Probability of extinction

Given some initial conditions specified by \(G_0(x)\) and an offspring PGF \(Q(x)\) (or \(G_0(x,y)\) and \(Q(xy)\)), we want to know the probability that the process will go extinct. Since all nodes generate descendents independently, we can ask the simpler question: What is the probability \(u\) that a node has a finite number of descendents. Assuming this is the case, since all descendents also generate child nodes independently, it must be that all descendent also have a finite number of descendent, with probability \(u\). Since the number of descendent is given by the distribution \(q_k\),

\[\begin{split} \begin{align} u &= \sum_k q_k u^k \;, \\ &= Q(u) \;. \end{align} \end{split}\]

One can see that \(u = 1\) is always a solution of this self-consistent equation, but sometime there is another solution \(u < 1\). To find this solution, one can just start with some initial value \(u < 1\) and iterate the equation. The probability of extinction is then simply the probability that all initial nodes have a finite number of descendent, i.e., \(G_0(u)\), which is also smaller than 1.

Below, we solve for the probability of extinction using different values of \(\lambda\) for the Poisson distribution. The probability of extinction is smaller than one when \(\lambda > 1\), so when on average, a nodes generates more than one descendent.
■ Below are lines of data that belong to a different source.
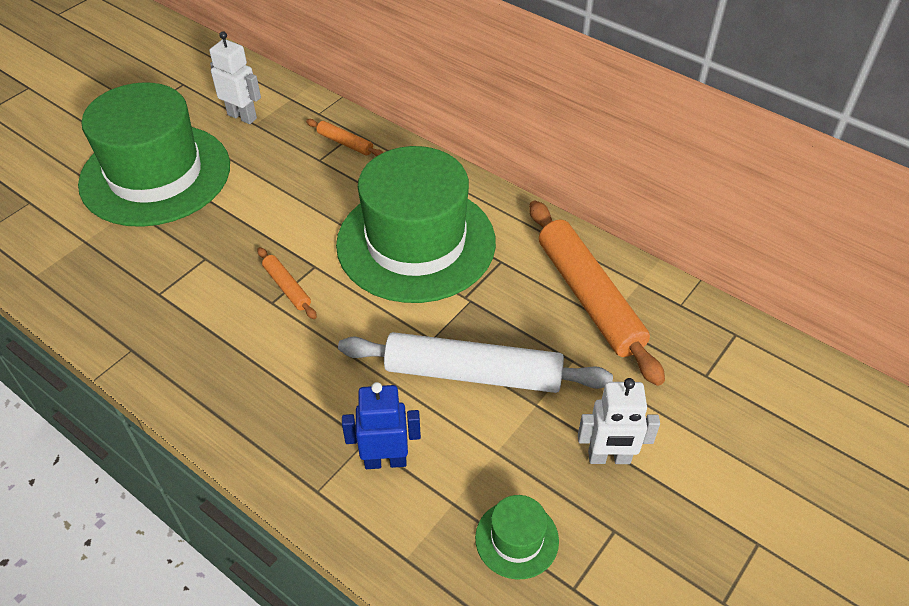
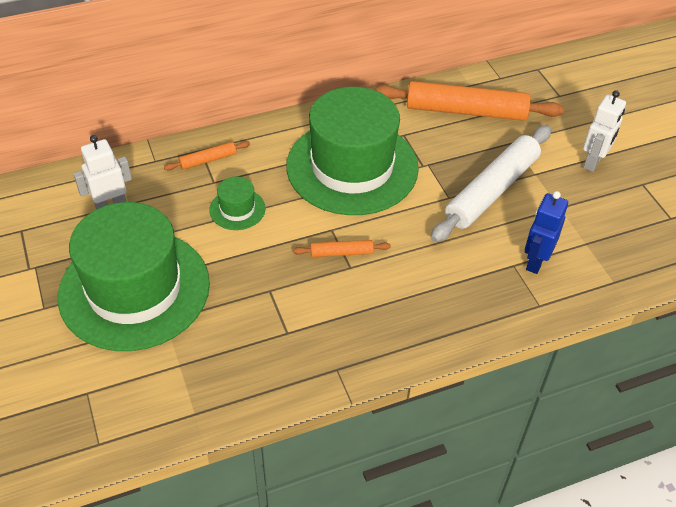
camera: 60 degrees left, 0 degrees up
(517, 539) = (627, 226): green hat -> green hat (237, 209)

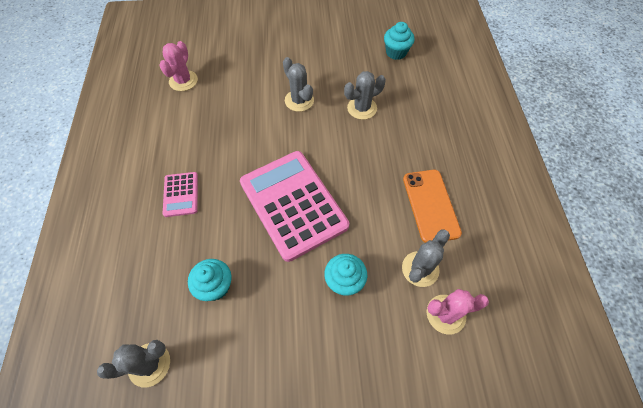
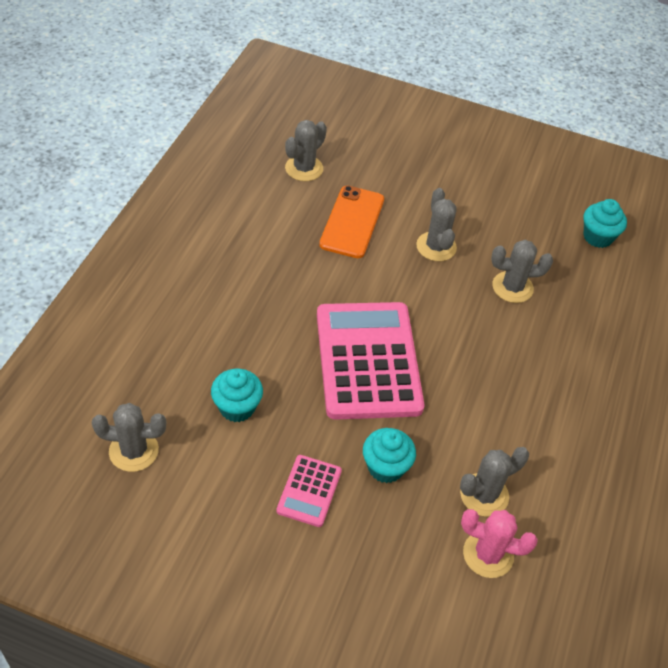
camera: 20 degrees right, 10 degrees down
(181, 194) = (243, 296): pink calculator -> pink calculator (309, 491)
(183, 81) = (304, 168): pink cactus -> grey cactus
(430, 205) = (537, 434): orange phone -> orange phone (352, 222)

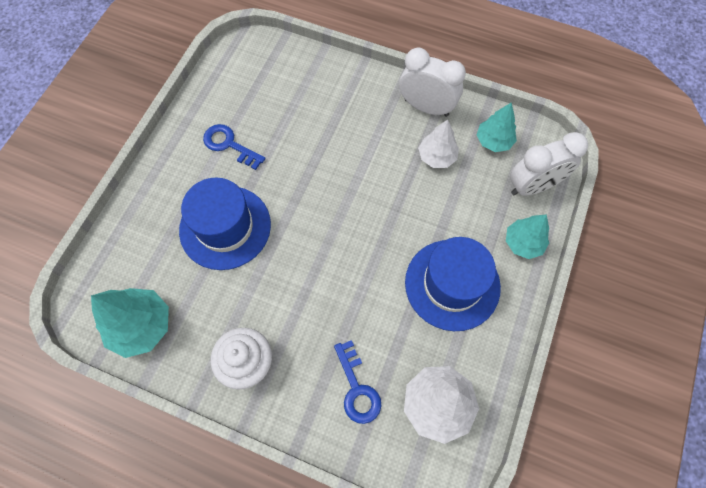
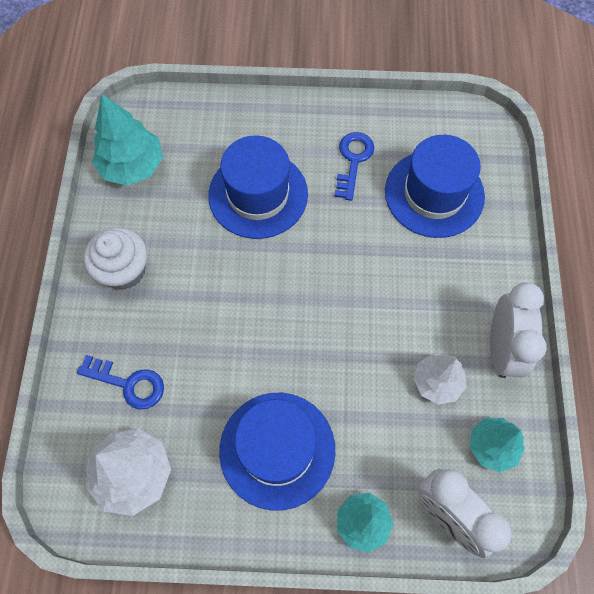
camera: 70 degrees right, 0 degrees up
(286, 101) = (434, 194): none -> blue hat
(357, 388) = (128, 383): blue key -> blue key turned 120 degrees counterclockwise

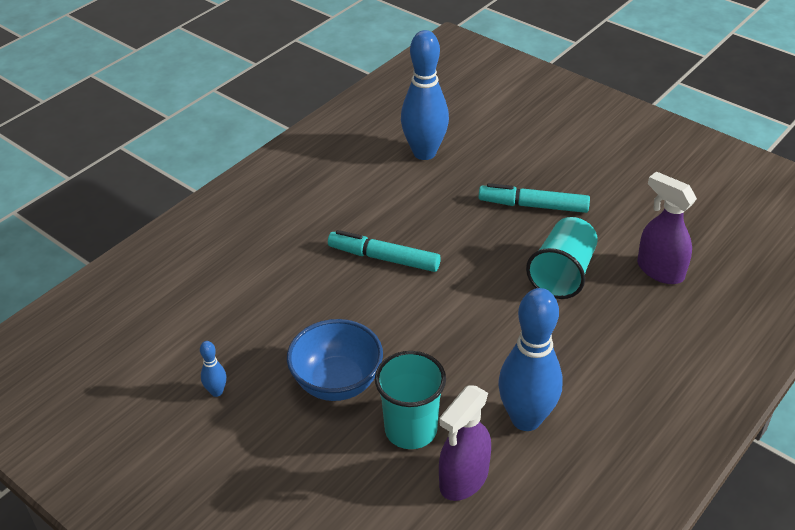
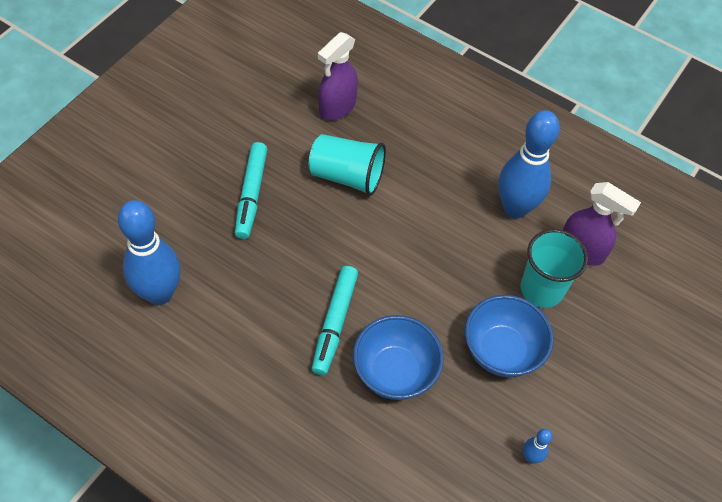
camera: 100 degrees left, 15 degrees up
(326, 297) = (395, 372): none -> blue bowl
Q = lambda l,x: np.exp(l*(x-1)) #l -> lambda
G0 = lambda x: x**5
llist = np.linspace(0.5,1.5,1000)
usol = []
Pext = []
for l in reversed(llist):
    u1 = usol[-1].copy() if usol else 0.5
    u2 = Q(l,u1)
    while  abs(u2-u1) > 10**(-5):
        u1 = u2.copy()
        u2 = Q(l,u1)
    usol.append(u2)
    Pext.append(G0(u2))
Pext = list(reversed(Pext))
plt.plot(llist,Pext)
plt.vlines(1,0,1,ls='--',color='grey')
plt.xlabel(r"$\lambda$")
plt.ylabel(r"Probability of extinction")
plt.show()

Tip

When solving this type of self-consistent equation and scanning a paramater (here \(\lambda\)) it is useful to reuse the result from the previous value of \(\lambda\) to solve for the next one (it saves a lot of computation). Here, it is better to start at the end (large \(\lambda\)) to avoid numerical issues—one is invited to try it the other way around and see what happens.